YOUR OBJECTIVE: Each line of the listing where "Registering" appears should be reported.

——————

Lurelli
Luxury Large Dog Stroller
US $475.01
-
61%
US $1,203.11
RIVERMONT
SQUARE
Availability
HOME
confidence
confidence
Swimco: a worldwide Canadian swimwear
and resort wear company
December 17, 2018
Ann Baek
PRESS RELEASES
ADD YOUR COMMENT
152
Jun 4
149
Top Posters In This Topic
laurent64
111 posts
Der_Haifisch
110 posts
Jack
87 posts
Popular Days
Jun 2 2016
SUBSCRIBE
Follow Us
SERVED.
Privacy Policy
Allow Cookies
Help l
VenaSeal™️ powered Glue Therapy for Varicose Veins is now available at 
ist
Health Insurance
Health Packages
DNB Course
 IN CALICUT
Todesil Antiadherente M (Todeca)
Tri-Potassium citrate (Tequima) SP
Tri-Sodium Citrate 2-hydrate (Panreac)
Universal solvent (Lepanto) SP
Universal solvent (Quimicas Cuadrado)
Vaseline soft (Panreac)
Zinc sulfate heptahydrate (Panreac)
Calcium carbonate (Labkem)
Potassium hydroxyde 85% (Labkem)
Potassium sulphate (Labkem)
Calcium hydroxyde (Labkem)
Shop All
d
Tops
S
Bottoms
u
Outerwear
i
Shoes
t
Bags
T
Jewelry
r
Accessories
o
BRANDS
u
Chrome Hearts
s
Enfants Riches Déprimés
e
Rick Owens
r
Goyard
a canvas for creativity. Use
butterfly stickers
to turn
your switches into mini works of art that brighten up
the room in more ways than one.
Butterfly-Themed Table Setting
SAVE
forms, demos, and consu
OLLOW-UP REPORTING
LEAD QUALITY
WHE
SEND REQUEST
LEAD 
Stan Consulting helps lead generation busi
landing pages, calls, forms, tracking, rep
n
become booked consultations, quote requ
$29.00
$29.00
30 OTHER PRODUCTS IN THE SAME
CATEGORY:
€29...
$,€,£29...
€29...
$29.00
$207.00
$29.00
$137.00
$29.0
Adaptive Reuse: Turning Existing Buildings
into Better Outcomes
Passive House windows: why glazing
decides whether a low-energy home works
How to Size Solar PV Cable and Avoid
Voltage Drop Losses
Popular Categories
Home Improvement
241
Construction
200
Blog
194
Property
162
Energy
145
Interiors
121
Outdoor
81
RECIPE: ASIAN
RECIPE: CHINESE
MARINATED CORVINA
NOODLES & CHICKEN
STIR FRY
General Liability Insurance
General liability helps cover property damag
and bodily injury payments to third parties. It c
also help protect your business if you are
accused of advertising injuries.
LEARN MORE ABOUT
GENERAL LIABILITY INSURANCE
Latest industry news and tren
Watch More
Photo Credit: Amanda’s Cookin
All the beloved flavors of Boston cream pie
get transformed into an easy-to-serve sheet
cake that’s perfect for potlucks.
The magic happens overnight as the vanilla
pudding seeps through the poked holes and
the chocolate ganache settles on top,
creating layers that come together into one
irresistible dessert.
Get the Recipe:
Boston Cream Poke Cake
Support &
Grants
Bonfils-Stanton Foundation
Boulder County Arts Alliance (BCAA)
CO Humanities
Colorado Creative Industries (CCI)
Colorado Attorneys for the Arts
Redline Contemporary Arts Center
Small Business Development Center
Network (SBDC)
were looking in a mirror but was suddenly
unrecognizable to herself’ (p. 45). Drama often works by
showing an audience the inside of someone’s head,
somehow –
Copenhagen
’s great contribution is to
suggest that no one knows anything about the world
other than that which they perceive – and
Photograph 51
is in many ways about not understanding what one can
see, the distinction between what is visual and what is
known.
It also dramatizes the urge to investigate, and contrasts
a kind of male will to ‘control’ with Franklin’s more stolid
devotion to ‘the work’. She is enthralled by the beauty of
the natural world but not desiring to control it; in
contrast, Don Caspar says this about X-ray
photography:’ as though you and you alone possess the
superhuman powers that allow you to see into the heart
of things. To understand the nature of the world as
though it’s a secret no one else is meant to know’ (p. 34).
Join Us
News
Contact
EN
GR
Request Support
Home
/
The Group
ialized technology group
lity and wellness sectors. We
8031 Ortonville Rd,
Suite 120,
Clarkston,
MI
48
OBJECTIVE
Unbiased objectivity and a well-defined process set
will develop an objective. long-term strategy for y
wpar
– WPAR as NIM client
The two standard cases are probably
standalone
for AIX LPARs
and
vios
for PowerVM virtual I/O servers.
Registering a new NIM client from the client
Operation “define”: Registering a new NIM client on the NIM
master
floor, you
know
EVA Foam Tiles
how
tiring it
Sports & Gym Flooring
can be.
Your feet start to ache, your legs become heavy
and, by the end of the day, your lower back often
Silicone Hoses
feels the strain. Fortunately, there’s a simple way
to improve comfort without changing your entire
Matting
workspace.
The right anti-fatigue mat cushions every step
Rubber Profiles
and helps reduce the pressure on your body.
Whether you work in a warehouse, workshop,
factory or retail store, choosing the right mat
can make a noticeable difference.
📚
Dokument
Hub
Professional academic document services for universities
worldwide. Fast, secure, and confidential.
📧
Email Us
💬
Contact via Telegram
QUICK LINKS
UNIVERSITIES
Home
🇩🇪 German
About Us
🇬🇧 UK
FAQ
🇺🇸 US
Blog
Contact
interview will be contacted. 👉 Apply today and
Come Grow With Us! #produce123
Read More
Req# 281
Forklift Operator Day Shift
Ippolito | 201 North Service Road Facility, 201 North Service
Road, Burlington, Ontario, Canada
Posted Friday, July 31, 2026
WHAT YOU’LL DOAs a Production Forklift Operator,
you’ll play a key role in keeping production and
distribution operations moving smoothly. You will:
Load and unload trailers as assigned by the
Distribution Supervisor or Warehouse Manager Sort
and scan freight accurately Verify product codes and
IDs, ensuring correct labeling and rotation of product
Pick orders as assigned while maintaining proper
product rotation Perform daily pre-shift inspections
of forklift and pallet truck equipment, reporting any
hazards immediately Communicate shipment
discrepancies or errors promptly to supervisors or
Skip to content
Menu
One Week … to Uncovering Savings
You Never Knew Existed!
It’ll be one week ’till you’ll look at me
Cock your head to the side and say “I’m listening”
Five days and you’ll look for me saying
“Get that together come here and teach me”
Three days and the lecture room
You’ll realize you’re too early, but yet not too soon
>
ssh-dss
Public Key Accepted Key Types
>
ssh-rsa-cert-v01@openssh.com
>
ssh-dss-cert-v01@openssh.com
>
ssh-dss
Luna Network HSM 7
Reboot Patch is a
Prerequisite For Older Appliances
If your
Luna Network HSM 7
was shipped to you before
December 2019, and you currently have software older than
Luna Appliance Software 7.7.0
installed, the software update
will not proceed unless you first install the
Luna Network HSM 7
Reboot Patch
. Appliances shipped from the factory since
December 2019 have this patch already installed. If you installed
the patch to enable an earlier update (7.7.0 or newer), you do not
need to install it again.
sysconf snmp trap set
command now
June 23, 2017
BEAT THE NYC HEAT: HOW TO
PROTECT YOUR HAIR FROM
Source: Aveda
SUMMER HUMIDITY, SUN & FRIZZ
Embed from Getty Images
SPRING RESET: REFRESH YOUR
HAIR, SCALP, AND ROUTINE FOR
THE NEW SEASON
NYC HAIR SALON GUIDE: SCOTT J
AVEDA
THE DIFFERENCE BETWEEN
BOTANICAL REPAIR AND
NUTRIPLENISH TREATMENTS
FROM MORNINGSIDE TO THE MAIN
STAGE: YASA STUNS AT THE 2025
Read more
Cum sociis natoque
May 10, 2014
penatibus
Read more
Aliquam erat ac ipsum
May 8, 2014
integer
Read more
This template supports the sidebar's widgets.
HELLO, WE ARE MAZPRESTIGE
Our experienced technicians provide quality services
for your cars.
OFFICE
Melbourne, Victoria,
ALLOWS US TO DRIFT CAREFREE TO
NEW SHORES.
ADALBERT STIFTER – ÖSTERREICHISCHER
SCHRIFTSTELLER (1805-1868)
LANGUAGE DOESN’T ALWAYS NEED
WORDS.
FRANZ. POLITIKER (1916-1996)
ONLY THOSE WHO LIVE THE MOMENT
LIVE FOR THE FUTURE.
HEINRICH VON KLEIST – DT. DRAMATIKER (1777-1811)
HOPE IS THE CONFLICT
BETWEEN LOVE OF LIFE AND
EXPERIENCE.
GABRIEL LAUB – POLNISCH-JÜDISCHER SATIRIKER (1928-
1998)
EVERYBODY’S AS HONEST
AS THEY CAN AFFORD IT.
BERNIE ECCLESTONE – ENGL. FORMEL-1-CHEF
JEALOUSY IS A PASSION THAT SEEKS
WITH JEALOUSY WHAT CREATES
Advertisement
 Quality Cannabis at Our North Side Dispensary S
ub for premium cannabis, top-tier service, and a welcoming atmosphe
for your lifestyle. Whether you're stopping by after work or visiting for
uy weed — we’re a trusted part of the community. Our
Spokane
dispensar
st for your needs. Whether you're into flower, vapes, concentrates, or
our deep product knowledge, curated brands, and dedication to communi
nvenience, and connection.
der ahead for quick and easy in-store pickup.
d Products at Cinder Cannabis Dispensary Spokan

——————

EXERCISE RESPONSE:
Registering a new NIM client from the client
Operation “define”: Registering a new NIM client on the NIM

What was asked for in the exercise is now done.